News · 2026-06-25
OpenAI designs its own chip to run its models
OpenAI has spent years renting its compute from other people's chips. This week, with the semiconductor company Broadcom, it announced something different: a chip of its own, reportedly nicknamed "Jalapeno," designed to do one specific thing well. The reporting comes from Ars Technica, in partnership with the chipmaker Broadcom.
To understand why this matters, it helps to know there are two very different jobs a chip does in the AI world. The first is training, where a model learns from enormous piles of data over weeks or months. The second is inference, which is what happens every single time you actually use the model, the split second where it reads your question and writes an answer. Training happens once. Inference happens billions of times a day, forever. For a company serving hundreds of millions of users, inference is the bill that never stops arriving.
Jalapeno is built only for that second job. It is what the industry calls an inference chip, tuned narrowly to run already-trained models as fast and as cheaply as possible. Think of it like the difference between the factory that designs and builds a car and the engine that runs in it every day. OpenAI isn't trying to build a do-everything chip to rival the general-purpose graphics processors that train models. It is trying to build the most efficient possible engine for the one task it pays for constantly.
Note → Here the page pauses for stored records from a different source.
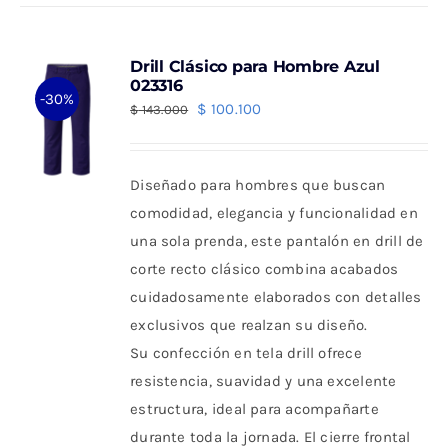
múltiples
variantes.
Drill Clásico para Hombre Azul
Las
023316
-30%
opciones
El
El
$
100.100
$
143.000
se
precio
precio
pueden
original
actual
Diseñado para hombres que buscan
elegir
era:
es:
comodidad, elegancia y funcionalidad en
en
$ 143.000.
$ 100.100.
una sola prenda, este pantalón en drill de
la
corte recto clásico combina acabados
página
cuidadosamente elaborados con detalles
de
exclusivos que realzan su diseño.
producto
Su confección en tela drill ofrece
resistencia, suavidad y una excelente
estructura, ideal para acompañarte
durante toda la jornada. El cierre frontal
The reason to do this yourself, rather than buy off the shelf, is control and margin. Today the lion's share of AI compute runs on chips from a single dominant supplier, which means that supplier sets the price and the waiting list. By designing its own chip, OpenAI can shape the silicon around the exact way its own models think, the specific math, the memory patterns, the way attention flows through a transformer, and it stops paying someone else's markup on every query. Broadcom is the right partner for this because it quietly builds the custom chips behind several of the big cloud companies' in-house accelerators; it has done this before.
The striking claim in the announcement is the speed of development. Building custom silicon usually takes years. OpenAI and Broadcom describe a roughly nine-month cycle, which is fast enough to raise eyebrows. The likely explanation is that they leaned heavily on Broadcom's existing building blocks and kept the chip's job narrow, an inference-only chip aimed at a known set of models is a far smaller design problem than a general processor.
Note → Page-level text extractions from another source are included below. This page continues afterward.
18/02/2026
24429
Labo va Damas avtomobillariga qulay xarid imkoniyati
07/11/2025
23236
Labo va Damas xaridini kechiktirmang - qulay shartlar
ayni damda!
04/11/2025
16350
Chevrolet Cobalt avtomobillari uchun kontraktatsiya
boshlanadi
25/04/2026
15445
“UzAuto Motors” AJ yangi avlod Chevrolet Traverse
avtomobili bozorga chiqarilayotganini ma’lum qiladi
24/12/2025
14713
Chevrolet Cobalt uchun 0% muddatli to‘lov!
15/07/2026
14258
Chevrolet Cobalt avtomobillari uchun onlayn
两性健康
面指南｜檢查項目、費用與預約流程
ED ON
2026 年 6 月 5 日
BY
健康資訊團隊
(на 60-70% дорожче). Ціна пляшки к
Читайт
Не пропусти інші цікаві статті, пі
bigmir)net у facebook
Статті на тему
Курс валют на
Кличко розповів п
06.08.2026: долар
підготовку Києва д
Why it matters: this is the clearest sign yet that the frontier AI labs want to own their whole stack, from the silicon up. It lands the same week that Qualcomm agreed to buy the software-compiler company Modular, another move to control a layer of the AI pipeline that used to belong to someone else. The competitive battle in AI is shifting from "who has the smartest model" toward "who can run a good model for the least money," because once several labs have comparable models, cost per answer is what decides who wins. Owning the chip is a direct attack on that cost.
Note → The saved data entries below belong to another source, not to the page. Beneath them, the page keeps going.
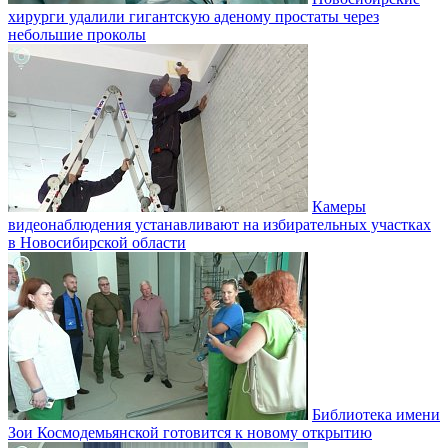
хирурги удалили гигантскую аденому простаты через
небольшие проколы
Камеры
видеонаблюдения устанавливают на избирательных участках
в Новосибирской области
Библиотека имени
Зои Космодемьянской готовится к новому открытию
The honest caveat is that almost everything quantitative here is a vendor claim. OpenAI says the chip's efficiency, the amount of useful work it does per unit of electricity, is substantially better than the best available alternatives. That is exactly the kind of statement every chip company makes on announcement day, and there are no independent measurements yet. Custom inference chips are also famously easy to announce and hard to deploy at scale: by the time a chip tuned for today's models is running across a huge fleet, the models themselves may have changed shape. Until outside engineers can measure a real Jalapeno running a real workload, treat the performance story as a strong strategic signal rather than a proven result. What is not in doubt is the direction: the company that popularized renting AI compute now wants to make its own.